“Extraordinarily good . . . An important contribution to studies of the Los Angeles basin, the book ought to have wider appeal among scholars of racial formation, suburbanization, and the development of the American West.”
—Don Mitchell, author of The Lie of the Land: Migrant Workers and the California Landscape
“Deftly blending social history and cultural critique, Barraclough’s fine book forces us to think in new ways about the relationships between rural and urban areas, between the suburb and the city, and between the past and the present.”
"Barraclough's chief insight is discerning how those linking suburbia to the mythic west have managed purposefully to construct racial identities and maintain white privilege in the San Fernando Valley (and elsewhere in the west). The book is a richly detailed, lucidly written, and astute history of the San Fernando Valley. It belongs alongside other important histories of the region by Kevin Starr, Robert Fogelson, William Fulton, Becky M. Nicolaides, and too few others."
—Ronald A. Davidson, Journal of Historical Geography
"To [the] list of must-reads, Angelenos especially should add Laura Barraclough's Making the San Fernando Valley. . . .She offers some sharp insights into the historical pressures and contemporary dilemmas confronting a once-rural landscape. . . .spot on."
—Char Miller, Southern California Quarterly
In the first book-length scholarly study of the San Fernando Valley—home to one-third of the population of Los Angeles—Laura R. Barraclough combines ambitious historical sweep with an on-the-ground investigation of contemporary life in this iconic western suburb. She is particularly intrigued by the Valley’s many rural elements, such as dirt roads, tack-and-feed stores, horse-keeping districts, citrus groves, and movie ranches. Far from natural or undeveloped spaces, these rural characteristics are, she shows, the result of deliberate urban planning decisions that have shaped the Valley over the course of more than a hundred years.

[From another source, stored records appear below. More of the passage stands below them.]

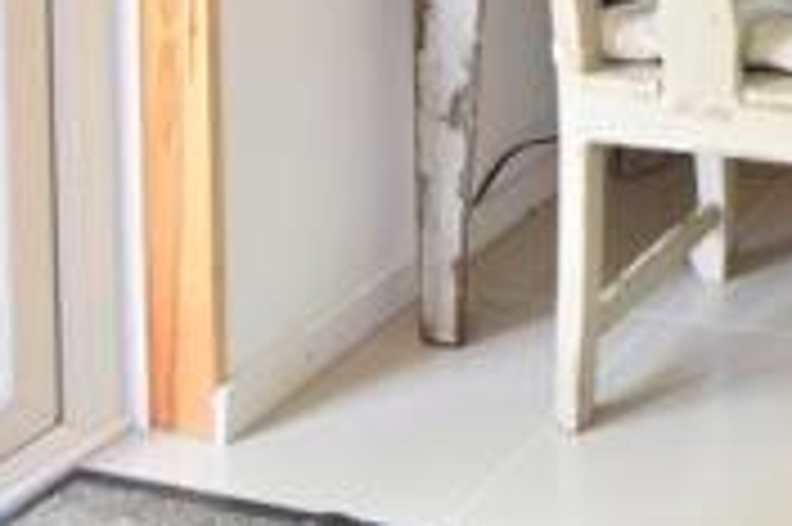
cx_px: 1062
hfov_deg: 25.4
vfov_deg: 16.6
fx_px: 1473
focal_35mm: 67
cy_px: -443
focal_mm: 12
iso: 320
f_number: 8
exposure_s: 1/13
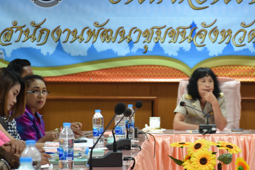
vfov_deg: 8.4
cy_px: 75
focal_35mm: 164
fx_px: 1162
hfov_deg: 12.5
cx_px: 185
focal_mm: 70
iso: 800
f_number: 5
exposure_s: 1/40
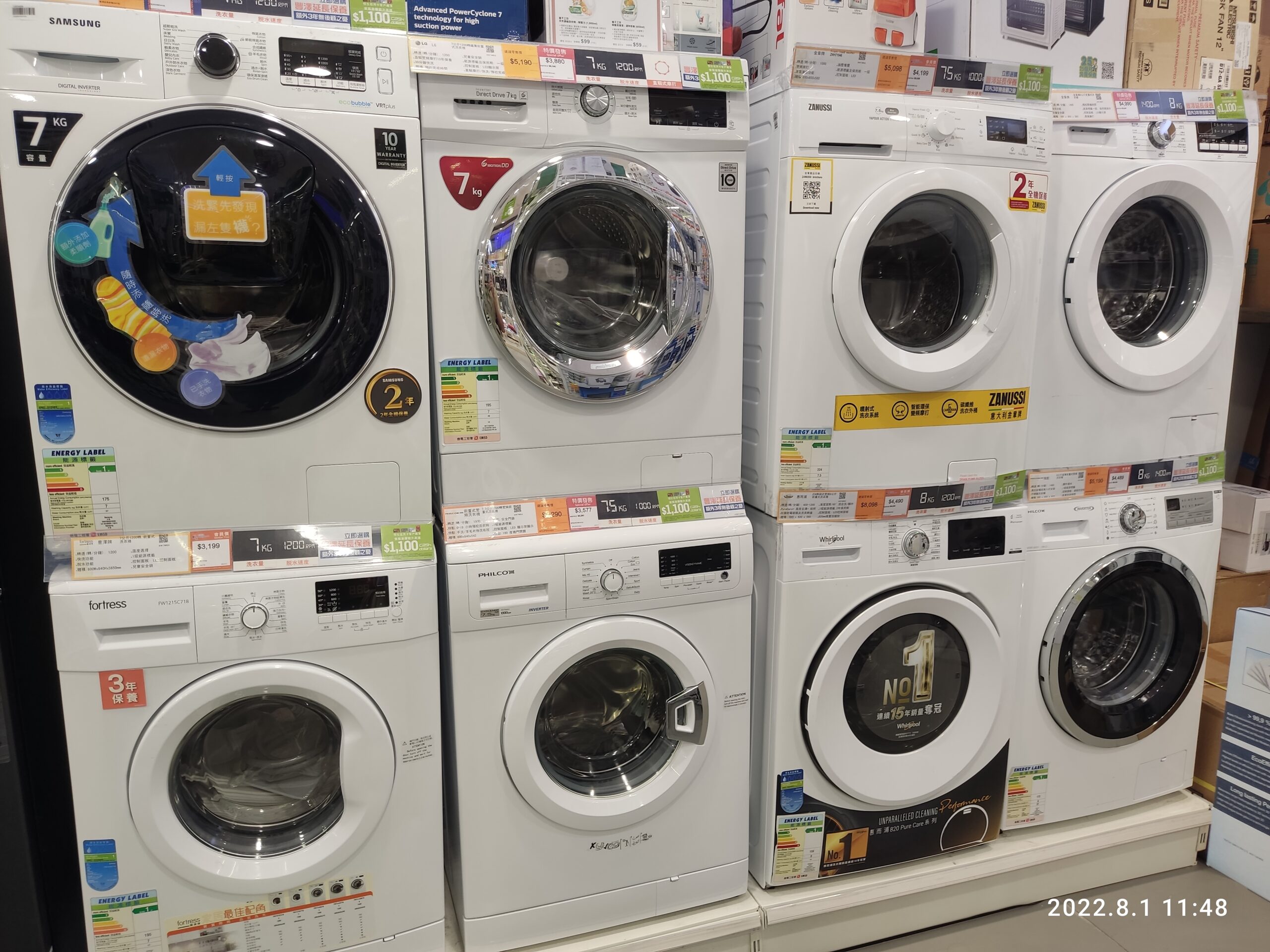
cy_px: 476
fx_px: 917
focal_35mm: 25
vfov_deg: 54.9
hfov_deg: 69.4
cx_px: 635
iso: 120
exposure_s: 1/50
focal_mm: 4.71
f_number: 1.79
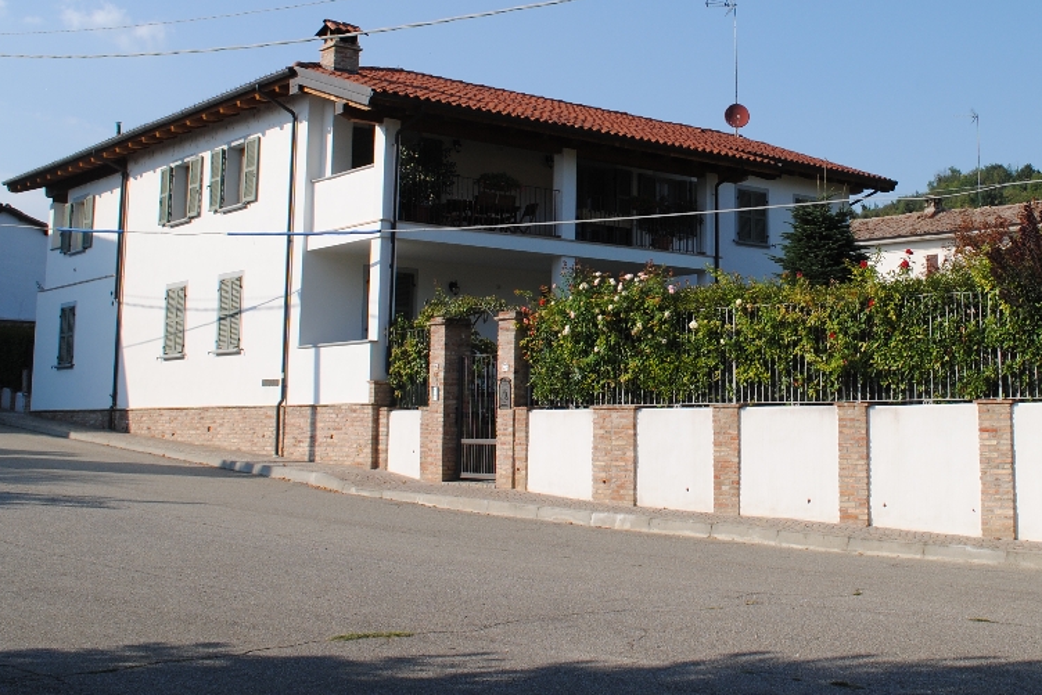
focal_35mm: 46
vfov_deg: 29.0
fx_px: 1332
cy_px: 208
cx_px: 739
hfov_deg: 41.8
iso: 100
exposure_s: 1/320
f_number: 9
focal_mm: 18
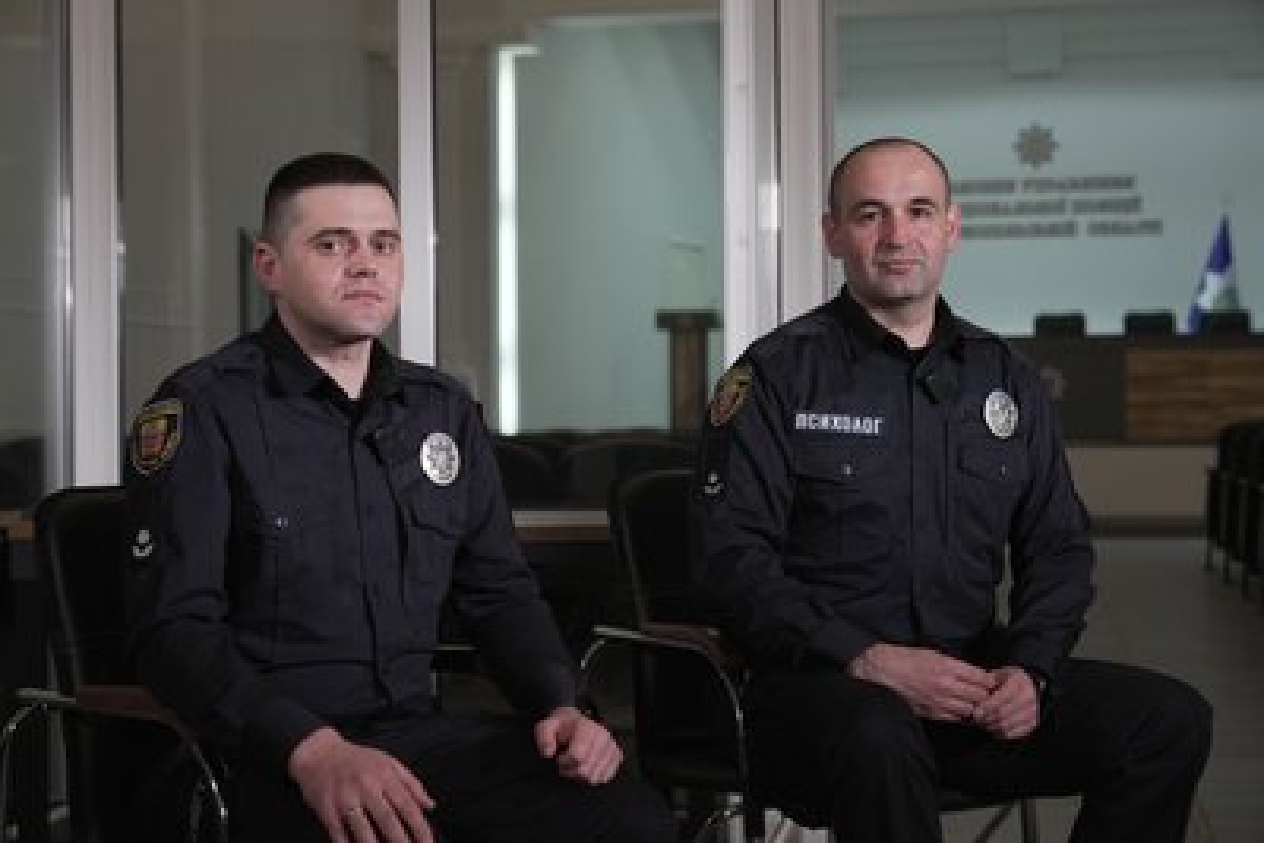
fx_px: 1932
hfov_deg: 36.2
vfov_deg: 24.6
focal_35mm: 55
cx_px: 632
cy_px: 422
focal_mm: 55
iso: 1000
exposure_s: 1/125
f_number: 4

The Valley’s entwined history of urban development and rural preservation has real ramifications today for patterns of racial and class inequality and especially for the evolving meaning of whiteness. Immersing herself in meetings of homeowners’ associations, equestrian organizations, and redistricting committees, Barraclough uncovers the racial biases embedded in rhetoric about “open space” and “western heritage.” The Valley’s urban cowboys enjoy exclusive, semirural landscapes alongside the opportunities afforded by one of the world’s largest cities. Despite this enviable position, they have at their disposal powerful articulations of both white victimization and, with little contradiction, color-blind politics.